Chemists feel pain

Chemists feel pain

Lynwood 777 owner Natalie Willis believes changes to the PBS have left pharmacists in the lurch. Photograph - Aaron Van Rongen

Pharmacists around the City of Canning believe they have been shafted after the Federal Government made changes to the Pharmaceutical Benefit Scheme, and say the benefit to patients has been oversold.

Announced as part of the Federal Budget, the changes to the PBS were designed to save long-term patients time and money.

Under the PBS, patients are now able to buy 60 days’ worth of medicine for the price of a single prescription from September.

The change will mean more patients need fewer visits to the GP for repeat prescriptions, and the Government estimates it will save Australians more than $1.6 billion over the next four years.

The decision to supply a two-month supply of medicine will be controlled by the patient’s doctor, while the option for a one-month supply remains.

However local pharmacists are up in arms over the decision, with the two-month prescriptions cutting their dispensing fees – paid to pharmacists by the Commonwealth – I half.

Lynwood 777 owner Natalie Willis said not only will pharmacies be hit financially, the benefit to patients has been exaggerated.

“The Federal Government has cut community pharmacy by something in the order of $3.5 billion over the next four years by cutting basically 18 per cent of our dispensing renumeration,” she said.
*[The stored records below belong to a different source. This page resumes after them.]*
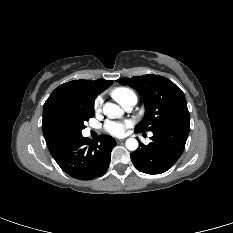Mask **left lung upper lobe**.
Here are the masks:
<instances>
[{
  "instance_id": "left-lung-upper-lobe-1",
  "label": "left lung upper lobe",
  "mask_w": 233,
  "mask_h": 233,
  "mask_svg": "<svg viewBox=\"0 0 233 233\" xmlns=\"http://www.w3.org/2000/svg\"><path fill=\"white\" fill-rule=\"evenodd\" d=\"M142 96L145 116L136 127V132L157 131L163 127L189 123V111L182 90L169 79L153 74L118 79Z\"/></svg>"
}]
</instances>
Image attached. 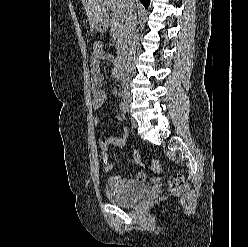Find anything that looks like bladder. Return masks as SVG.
I'll return each mask as SVG.
<instances>
[{
	"label": "bladder",
	"mask_w": 248,
	"mask_h": 247,
	"mask_svg": "<svg viewBox=\"0 0 248 247\" xmlns=\"http://www.w3.org/2000/svg\"><path fill=\"white\" fill-rule=\"evenodd\" d=\"M117 183L118 180L116 178H111L109 180L111 190L107 194L109 201L117 206L134 205L136 202L142 200L151 189L150 185H142L133 192L126 193L125 190L116 188Z\"/></svg>",
	"instance_id": "1"
}]
</instances>
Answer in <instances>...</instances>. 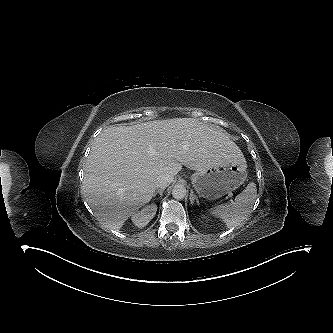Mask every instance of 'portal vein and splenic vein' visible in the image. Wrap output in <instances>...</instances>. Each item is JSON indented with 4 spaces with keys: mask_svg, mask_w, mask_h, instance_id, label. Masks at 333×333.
Returning a JSON list of instances; mask_svg holds the SVG:
<instances>
[{
    "mask_svg": "<svg viewBox=\"0 0 333 333\" xmlns=\"http://www.w3.org/2000/svg\"><path fill=\"white\" fill-rule=\"evenodd\" d=\"M229 197H232V194H231V193L229 194Z\"/></svg>",
    "mask_w": 333,
    "mask_h": 333,
    "instance_id": "1",
    "label": "portal vein and splenic vein"
}]
</instances>
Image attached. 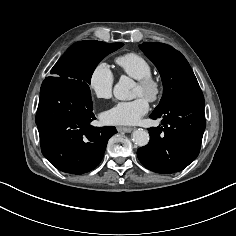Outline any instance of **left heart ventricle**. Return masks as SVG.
I'll return each instance as SVG.
<instances>
[{"instance_id": "b2bd125f", "label": "left heart ventricle", "mask_w": 236, "mask_h": 236, "mask_svg": "<svg viewBox=\"0 0 236 236\" xmlns=\"http://www.w3.org/2000/svg\"><path fill=\"white\" fill-rule=\"evenodd\" d=\"M134 96H144V97H146L145 91L138 84H136V86H135Z\"/></svg>"}]
</instances>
“You can’t take that much out of a model and expect it to stand up.

“So the patients get a 60-day supply of medicines for the same co-payment they would get for a 30-day supply, but the pharmacists only gets reimbursed for a 30-day supply.
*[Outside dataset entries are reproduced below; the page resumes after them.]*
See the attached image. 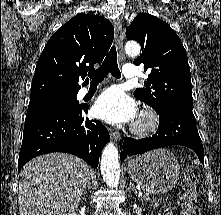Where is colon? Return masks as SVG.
Returning a JSON list of instances; mask_svg holds the SVG:
<instances>
[{
    "label": "colon",
    "instance_id": "obj_1",
    "mask_svg": "<svg viewBox=\"0 0 221 215\" xmlns=\"http://www.w3.org/2000/svg\"><path fill=\"white\" fill-rule=\"evenodd\" d=\"M195 184L196 179L190 170H186L183 179V195L180 199L182 215H199V211L195 206Z\"/></svg>",
    "mask_w": 221,
    "mask_h": 215
}]
</instances>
“So we’re being asked to wear the cost of the second supply.

“It’s not necessarily a good thing for the patients either, there’s already a safety net in place, and for patients that reach that safety net in the first half of the year, they won’t save a single cent on this policy. They’ll still spend the same amount of money.

“The other services people get, for free or a nominal charge like wound cleaning and delivery and blood pressure checks, they’re going to get charged more.”
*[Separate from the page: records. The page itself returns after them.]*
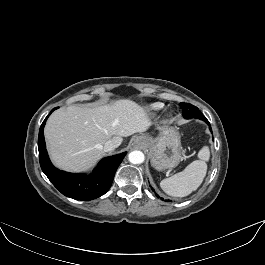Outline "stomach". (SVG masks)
<instances>
[{
  "mask_svg": "<svg viewBox=\"0 0 265 265\" xmlns=\"http://www.w3.org/2000/svg\"><path fill=\"white\" fill-rule=\"evenodd\" d=\"M136 141L149 151L151 164L157 170L175 167L181 160L180 136L173 127H164L157 138L141 135Z\"/></svg>",
  "mask_w": 265,
  "mask_h": 265,
  "instance_id": "1",
  "label": "stomach"
}]
</instances>
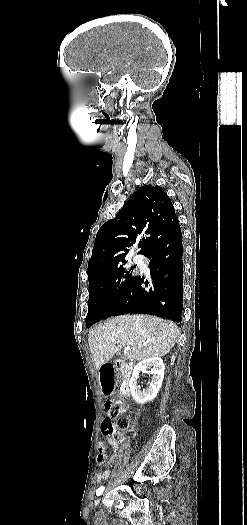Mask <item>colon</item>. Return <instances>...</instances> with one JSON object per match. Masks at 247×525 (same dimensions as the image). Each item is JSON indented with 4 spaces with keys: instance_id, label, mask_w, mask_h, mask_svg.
<instances>
[{
    "instance_id": "colon-1",
    "label": "colon",
    "mask_w": 247,
    "mask_h": 525,
    "mask_svg": "<svg viewBox=\"0 0 247 525\" xmlns=\"http://www.w3.org/2000/svg\"><path fill=\"white\" fill-rule=\"evenodd\" d=\"M105 416L103 419V436H123L128 428V419L124 416V401L122 399H112L105 405Z\"/></svg>"
}]
</instances>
Ms Willis said Tangney MP Sam Lim, who has several pharmacists in his family, had been receptive to their concerns, but one MP cannot impact significant change.

“We agree medicines should be cheaper,” Ms Willis said.

“This proposal, even if the Government wants to go to 60 days, needs to be done in a way that keeps pharmacies whole and doesn’t result in patients being worse off.

“We’re not anti-everything, but there’s no point having cheaper medicine if there are no pharmacies around to deliver them.”